** Opening DATA SECTION block **

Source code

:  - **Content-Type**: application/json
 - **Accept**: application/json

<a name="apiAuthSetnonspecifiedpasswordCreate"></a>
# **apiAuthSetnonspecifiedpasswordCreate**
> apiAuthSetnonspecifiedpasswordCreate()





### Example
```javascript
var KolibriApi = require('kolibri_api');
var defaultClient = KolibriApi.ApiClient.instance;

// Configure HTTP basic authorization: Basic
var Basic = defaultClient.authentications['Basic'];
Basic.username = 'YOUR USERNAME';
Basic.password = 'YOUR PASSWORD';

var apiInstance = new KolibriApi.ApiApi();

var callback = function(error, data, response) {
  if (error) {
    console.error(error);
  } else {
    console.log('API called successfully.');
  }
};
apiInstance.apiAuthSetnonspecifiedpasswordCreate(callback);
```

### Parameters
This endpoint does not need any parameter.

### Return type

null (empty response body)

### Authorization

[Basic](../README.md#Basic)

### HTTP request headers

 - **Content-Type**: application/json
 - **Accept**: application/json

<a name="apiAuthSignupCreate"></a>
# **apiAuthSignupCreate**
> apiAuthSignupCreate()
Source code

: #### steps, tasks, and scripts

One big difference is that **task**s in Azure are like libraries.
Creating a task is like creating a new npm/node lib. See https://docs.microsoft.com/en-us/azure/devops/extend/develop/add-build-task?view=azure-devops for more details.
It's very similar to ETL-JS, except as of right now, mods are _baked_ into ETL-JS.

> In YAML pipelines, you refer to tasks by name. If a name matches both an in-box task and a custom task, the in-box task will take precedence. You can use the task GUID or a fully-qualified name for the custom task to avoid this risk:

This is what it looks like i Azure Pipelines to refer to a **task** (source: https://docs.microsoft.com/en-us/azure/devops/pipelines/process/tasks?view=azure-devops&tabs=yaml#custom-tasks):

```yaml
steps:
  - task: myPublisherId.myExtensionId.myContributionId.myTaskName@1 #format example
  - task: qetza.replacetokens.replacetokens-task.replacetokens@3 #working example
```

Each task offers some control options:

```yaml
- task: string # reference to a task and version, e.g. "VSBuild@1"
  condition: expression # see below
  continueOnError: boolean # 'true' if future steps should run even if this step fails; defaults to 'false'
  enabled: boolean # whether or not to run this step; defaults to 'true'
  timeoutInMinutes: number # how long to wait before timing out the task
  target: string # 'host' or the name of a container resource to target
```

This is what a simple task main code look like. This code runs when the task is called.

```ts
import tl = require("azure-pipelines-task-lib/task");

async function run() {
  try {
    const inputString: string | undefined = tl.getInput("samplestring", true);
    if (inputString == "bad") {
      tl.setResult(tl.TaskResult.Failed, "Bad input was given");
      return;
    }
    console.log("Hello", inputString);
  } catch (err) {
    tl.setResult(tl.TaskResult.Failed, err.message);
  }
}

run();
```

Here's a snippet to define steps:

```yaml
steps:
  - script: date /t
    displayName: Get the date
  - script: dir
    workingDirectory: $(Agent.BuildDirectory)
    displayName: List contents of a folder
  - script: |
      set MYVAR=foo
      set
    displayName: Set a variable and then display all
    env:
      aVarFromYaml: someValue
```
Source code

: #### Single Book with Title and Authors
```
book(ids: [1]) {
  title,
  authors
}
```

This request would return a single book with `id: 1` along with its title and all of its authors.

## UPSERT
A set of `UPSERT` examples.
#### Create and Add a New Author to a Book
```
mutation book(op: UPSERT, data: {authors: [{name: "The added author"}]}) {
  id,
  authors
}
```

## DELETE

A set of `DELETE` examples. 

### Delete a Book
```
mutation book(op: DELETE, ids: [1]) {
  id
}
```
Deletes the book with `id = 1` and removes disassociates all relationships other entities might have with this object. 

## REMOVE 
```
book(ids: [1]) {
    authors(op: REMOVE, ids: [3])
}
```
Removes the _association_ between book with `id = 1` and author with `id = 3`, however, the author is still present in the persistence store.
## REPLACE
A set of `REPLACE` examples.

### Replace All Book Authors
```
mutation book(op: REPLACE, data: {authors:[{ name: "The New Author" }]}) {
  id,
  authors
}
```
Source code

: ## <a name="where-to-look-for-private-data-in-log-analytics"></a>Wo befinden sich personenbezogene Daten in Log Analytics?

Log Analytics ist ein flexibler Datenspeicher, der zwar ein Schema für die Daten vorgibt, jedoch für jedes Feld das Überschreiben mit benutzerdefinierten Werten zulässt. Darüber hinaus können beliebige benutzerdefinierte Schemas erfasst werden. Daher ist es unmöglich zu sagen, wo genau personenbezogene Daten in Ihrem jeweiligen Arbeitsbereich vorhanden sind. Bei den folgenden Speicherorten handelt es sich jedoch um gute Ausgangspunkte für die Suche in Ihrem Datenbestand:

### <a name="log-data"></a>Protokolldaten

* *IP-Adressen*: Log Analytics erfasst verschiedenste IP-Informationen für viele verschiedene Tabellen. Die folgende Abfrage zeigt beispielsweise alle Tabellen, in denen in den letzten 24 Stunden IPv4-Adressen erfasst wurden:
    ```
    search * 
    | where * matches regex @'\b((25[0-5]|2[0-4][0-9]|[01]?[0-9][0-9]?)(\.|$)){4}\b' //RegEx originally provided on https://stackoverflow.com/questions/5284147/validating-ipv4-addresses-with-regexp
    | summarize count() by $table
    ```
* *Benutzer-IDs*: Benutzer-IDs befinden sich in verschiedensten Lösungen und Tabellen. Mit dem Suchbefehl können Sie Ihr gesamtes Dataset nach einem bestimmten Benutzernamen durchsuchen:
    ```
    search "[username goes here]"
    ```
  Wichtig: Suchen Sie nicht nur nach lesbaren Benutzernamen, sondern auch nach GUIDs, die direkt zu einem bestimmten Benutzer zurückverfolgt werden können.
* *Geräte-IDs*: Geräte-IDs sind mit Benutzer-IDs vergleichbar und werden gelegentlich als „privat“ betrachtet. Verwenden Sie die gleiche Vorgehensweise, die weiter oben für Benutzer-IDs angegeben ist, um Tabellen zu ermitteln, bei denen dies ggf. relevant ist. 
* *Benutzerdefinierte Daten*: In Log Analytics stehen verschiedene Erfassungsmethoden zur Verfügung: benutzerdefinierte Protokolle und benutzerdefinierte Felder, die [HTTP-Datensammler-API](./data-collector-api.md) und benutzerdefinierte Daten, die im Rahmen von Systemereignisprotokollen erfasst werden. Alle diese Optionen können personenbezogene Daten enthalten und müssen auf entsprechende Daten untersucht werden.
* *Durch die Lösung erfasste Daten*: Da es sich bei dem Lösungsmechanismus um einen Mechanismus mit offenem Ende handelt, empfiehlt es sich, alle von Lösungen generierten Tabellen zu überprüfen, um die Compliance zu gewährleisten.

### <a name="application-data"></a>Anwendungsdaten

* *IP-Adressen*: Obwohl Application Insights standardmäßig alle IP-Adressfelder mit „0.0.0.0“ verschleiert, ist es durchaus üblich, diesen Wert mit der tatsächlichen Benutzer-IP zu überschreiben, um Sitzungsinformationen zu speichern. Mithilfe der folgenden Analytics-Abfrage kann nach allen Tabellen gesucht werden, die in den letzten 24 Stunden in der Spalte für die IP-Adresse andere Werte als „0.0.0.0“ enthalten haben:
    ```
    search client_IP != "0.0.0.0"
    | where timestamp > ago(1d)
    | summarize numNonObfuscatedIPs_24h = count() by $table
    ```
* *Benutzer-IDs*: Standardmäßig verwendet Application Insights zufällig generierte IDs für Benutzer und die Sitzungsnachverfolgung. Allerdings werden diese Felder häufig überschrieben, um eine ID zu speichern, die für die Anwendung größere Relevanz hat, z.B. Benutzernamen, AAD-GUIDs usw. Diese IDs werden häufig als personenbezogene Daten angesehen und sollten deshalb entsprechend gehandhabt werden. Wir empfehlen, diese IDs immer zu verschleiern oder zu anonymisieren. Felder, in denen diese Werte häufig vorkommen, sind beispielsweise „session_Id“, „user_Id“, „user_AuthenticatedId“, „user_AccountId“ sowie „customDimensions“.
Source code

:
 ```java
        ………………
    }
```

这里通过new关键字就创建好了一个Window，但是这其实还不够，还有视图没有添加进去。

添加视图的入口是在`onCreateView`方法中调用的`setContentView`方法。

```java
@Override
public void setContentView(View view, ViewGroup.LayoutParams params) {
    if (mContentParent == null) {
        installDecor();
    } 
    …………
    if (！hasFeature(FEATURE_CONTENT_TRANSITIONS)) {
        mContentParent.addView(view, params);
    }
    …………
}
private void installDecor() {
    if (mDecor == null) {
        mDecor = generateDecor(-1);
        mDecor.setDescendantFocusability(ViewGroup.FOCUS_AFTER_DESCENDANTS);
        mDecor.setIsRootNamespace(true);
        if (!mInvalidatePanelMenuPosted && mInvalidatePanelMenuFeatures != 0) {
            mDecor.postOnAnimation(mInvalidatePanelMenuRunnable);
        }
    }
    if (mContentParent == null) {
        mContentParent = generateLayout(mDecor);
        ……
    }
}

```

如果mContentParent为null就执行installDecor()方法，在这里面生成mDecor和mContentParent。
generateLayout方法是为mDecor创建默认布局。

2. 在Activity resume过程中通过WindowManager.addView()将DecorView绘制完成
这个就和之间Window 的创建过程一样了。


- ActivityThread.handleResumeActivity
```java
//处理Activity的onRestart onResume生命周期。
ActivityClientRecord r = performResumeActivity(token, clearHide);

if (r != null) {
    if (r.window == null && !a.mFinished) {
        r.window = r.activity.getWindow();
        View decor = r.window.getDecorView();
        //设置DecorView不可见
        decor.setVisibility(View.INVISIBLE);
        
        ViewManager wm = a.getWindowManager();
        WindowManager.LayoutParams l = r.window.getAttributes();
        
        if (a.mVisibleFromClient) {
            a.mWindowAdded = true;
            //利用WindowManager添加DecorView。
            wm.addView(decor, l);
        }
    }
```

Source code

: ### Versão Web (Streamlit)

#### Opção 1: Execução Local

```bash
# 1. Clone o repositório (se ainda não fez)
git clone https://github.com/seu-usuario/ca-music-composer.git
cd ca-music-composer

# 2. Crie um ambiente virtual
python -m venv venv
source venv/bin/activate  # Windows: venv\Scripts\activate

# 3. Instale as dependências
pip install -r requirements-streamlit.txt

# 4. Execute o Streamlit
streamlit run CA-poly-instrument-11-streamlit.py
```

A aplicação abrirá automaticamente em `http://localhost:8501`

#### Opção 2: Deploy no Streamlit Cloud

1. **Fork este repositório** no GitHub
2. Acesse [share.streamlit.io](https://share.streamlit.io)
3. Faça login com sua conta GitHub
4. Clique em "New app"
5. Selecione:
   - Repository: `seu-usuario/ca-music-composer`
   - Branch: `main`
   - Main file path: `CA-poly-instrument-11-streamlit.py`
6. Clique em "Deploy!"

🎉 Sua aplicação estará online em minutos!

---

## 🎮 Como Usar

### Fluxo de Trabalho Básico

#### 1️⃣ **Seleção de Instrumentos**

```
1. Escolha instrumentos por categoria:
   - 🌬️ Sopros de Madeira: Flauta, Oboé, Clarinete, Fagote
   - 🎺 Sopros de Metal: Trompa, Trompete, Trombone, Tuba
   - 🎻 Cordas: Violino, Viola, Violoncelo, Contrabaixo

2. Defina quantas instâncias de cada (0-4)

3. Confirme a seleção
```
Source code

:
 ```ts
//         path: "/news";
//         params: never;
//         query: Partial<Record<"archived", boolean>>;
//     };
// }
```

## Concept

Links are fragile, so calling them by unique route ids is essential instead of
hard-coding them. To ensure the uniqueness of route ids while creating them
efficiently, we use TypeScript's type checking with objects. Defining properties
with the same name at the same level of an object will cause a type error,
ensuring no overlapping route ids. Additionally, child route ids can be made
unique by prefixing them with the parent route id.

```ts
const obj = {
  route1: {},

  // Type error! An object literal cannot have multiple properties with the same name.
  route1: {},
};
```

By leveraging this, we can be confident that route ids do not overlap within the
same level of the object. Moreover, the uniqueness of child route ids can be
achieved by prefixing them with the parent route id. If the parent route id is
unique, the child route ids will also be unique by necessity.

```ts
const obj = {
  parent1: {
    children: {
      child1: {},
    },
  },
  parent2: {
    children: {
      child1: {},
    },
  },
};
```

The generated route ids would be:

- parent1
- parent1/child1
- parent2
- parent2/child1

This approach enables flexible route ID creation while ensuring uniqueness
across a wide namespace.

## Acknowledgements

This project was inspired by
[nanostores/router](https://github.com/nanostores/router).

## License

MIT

** Closing DATA SECTION block **

Working through the records above, establish how many lines contain the string "matches", and reply with the number by itself.

■ **ANSWER BOX**
2